In contrast, the peraluminous S-type Kagenfels Granite typically displays low values of 64.5 < K/Rb < 119, 14 < Nb/Ta < 17.7, and 19 < Zr/Hf < 38 (Figure 3
i–k), and therefore demonstrates a high degree of magmatic fractionation and secondary muscovitisation, characteristic of peraluminous S-type granites [27
]. Geochemical fractionation trends (Figure 5
), PC analysis (Figure 6
) and mineralogical evidence in the form of tourmaline, muscovite, chlorite, wolframite, cassiterite, columbite and ilmenorutile imply a peraluminous evolution and confirm a highly fractionated and locally hydrothermally altered nature of the Kagenfels Granite. Strong fractionation of the melt, along with a predominant NE–SW structural control in the Kagenfels Granite, led to the emplacement of pegmatitic quartz-feldspar (-beryl) veins at “Grotte des Partisans” [23
] and the Barembach stream confluences observed in the present study. The same process also resulted in characteristic elemental concentrations of As (25.52–92 ppm), Cu (7.88–166.61 ppm) and incompatible elements, such as Be (10–21 ppm), Sn (7.19–26.29 ppm), Li (12.13–52.61 ppm), and W (6.94–102.56 ppm). However, distinctive high values of Nb/Ta > 17 and the general absence of Li concentrations of >45 ppm across the western part of the Kagenfels Granite (Figure 3
h,j) suggest that, locally, magmatic fractionation and hydrothermal alteration processes were not as pronounced as in the eastern part of the Kagenfels Granite, which yields higher concentrations of Be (24–34.22 ppm), and Li (49.35–54.77 ppm), at 16.4 < Nb/Ta < 16.8, 64.5 < K/Rb < 93, and 19 < Zr/Hf < 25 (Figure 3
h–k). The comparatively higher Nb/Ta ratios in the western Kagenfels Granite are a result of the predominant occurrence of Mn-columbite, euxenite-(Y), and Nb-rich titanium oxide/ ilmenorutile as evidenced in stream sediment sample 17 and 18. Consequently, the western part of the Kagenfels Granite predominantly produced a mineral assemblage with Nb > Ta-rich minerals, indicating the preferential fractionation of Nb over Ta-rich minerals and, therefore, the locally lower fractionation of the granitic melt. In a regional context, these observations imply that the Kagenfels Granite is the most fractionated granite suite in the northern Vosges Mountains, and consequently represents a prime target to explore for granite-hosted mineralisation.

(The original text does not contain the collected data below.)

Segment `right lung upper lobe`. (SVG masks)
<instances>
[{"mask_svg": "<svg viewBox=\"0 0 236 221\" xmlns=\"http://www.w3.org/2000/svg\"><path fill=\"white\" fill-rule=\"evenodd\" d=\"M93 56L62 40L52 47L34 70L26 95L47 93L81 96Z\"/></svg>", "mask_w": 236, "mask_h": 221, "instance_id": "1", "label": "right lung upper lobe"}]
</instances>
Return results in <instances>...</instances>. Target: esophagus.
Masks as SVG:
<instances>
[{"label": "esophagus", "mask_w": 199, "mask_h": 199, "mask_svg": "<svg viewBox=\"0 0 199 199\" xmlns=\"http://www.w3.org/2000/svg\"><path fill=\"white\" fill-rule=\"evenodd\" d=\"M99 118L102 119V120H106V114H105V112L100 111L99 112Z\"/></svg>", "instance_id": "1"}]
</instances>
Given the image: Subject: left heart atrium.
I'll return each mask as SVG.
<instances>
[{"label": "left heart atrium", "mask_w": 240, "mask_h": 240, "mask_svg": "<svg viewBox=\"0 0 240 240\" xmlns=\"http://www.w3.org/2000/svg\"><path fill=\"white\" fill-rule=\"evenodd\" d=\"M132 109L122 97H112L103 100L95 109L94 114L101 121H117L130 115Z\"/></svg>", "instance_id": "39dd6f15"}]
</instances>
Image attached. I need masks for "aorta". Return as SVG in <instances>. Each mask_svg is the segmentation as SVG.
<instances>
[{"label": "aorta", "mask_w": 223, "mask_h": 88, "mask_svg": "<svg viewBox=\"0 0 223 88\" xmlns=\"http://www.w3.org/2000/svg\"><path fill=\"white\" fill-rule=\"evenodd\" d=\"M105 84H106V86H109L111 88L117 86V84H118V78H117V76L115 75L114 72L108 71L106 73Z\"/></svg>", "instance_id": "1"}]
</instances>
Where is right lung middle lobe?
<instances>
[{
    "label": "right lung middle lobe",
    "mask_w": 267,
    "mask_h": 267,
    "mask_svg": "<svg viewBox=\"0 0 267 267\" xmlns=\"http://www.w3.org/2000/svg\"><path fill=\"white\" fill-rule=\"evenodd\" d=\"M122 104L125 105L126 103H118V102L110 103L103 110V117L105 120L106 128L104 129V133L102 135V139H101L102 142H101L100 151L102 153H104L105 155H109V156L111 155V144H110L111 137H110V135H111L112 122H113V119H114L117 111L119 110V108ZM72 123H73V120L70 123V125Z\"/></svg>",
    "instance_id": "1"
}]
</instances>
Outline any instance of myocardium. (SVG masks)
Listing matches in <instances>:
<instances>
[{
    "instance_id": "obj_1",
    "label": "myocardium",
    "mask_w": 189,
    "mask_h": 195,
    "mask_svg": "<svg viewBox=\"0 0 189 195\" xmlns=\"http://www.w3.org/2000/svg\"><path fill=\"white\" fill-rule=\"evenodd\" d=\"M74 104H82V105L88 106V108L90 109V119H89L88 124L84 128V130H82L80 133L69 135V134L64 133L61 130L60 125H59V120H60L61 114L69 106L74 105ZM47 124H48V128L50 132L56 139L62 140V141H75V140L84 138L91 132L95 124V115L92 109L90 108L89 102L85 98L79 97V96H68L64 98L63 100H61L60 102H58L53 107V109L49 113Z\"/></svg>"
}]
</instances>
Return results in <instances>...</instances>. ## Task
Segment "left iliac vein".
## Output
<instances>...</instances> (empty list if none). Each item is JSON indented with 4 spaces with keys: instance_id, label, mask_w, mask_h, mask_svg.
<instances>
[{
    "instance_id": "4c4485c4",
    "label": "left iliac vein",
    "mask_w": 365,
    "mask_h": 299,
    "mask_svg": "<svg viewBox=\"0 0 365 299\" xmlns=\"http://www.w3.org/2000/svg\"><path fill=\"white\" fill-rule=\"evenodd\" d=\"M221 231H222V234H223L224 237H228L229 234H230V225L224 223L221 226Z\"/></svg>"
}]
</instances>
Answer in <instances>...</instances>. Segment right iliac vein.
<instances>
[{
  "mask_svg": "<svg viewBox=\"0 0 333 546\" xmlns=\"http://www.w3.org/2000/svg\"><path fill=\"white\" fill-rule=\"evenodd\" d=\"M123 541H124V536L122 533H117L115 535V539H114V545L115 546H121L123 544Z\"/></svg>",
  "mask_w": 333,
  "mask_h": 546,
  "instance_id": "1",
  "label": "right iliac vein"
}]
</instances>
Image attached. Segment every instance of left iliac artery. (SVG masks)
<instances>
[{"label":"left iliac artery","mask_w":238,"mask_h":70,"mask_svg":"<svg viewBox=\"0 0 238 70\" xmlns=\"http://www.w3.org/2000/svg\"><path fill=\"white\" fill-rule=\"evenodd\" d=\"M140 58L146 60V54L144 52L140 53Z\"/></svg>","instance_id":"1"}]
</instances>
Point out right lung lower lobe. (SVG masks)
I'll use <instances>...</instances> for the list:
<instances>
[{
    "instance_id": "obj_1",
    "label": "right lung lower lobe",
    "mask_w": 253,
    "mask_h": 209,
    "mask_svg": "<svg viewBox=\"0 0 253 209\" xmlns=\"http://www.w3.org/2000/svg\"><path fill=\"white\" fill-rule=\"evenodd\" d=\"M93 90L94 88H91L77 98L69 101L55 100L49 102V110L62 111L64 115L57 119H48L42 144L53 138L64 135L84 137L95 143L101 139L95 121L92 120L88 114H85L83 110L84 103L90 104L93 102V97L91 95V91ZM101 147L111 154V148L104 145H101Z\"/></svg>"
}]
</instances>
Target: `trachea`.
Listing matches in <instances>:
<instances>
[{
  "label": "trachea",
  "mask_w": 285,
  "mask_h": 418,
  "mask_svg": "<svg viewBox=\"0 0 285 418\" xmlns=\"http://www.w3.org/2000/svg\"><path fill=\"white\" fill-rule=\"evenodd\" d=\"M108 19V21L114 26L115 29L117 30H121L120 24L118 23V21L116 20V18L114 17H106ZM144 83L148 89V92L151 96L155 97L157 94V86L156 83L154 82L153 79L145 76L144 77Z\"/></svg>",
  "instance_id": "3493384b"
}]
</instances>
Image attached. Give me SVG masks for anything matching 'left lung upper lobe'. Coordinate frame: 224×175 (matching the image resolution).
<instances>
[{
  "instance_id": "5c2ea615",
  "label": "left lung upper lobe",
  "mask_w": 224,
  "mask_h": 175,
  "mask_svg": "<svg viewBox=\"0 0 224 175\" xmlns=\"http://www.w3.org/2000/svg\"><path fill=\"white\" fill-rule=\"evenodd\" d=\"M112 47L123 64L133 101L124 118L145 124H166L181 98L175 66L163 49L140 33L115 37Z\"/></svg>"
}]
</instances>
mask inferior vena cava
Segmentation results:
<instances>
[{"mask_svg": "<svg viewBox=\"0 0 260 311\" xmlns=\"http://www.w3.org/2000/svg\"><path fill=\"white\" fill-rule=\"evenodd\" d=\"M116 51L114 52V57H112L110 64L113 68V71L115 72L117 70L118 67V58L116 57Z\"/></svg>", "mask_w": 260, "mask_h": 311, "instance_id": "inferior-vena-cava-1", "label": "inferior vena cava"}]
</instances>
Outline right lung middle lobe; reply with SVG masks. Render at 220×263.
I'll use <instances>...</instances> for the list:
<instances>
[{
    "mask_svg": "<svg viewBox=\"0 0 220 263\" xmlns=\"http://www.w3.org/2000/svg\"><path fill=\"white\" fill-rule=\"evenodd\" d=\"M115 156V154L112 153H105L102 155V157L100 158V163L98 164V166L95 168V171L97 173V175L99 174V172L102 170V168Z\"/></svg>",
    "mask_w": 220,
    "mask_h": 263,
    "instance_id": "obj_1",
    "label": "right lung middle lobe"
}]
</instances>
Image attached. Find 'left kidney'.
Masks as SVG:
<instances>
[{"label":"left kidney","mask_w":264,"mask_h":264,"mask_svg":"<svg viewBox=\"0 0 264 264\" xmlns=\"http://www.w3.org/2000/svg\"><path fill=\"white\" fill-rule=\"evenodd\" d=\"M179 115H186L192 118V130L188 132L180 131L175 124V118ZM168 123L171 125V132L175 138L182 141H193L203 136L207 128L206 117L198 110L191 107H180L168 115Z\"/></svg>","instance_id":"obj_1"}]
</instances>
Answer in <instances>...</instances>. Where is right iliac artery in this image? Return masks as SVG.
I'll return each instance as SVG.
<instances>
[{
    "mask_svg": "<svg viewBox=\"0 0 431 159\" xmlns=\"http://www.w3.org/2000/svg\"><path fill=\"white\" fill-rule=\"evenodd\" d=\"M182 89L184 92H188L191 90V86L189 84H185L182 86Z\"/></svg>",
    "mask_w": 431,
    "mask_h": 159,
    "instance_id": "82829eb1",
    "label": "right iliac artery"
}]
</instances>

The application of automated mineralogical techniques, such as QEMSCAN®
and manual SEM-EDS, supported the routine collection of stream sediment samples in a mineral exploration context. These techniques were not only able to identify the bulk mineralogical composition of the stream sediment samples and therefore link geochemical signatures to source mineralogy, but also provide potential information about element deportment characteristics (ilmenorutile and columbite as principal Nb hosts, wolframite as principal W host, cassiterite as principal Sn host) for mineral processing-related studies. Therefore, this study, along with previous investigations into heavy mineral ilmenite deposits in India [8
], demonstrates the usefulness of automated mineralogical techniques in early-stage exploration campaigns, which often predominantly involve the routine collection and analysis of stream sediment, soil and till samples and do not necessarily involve the link between sample geochemistry and mineralogical response and element deportment.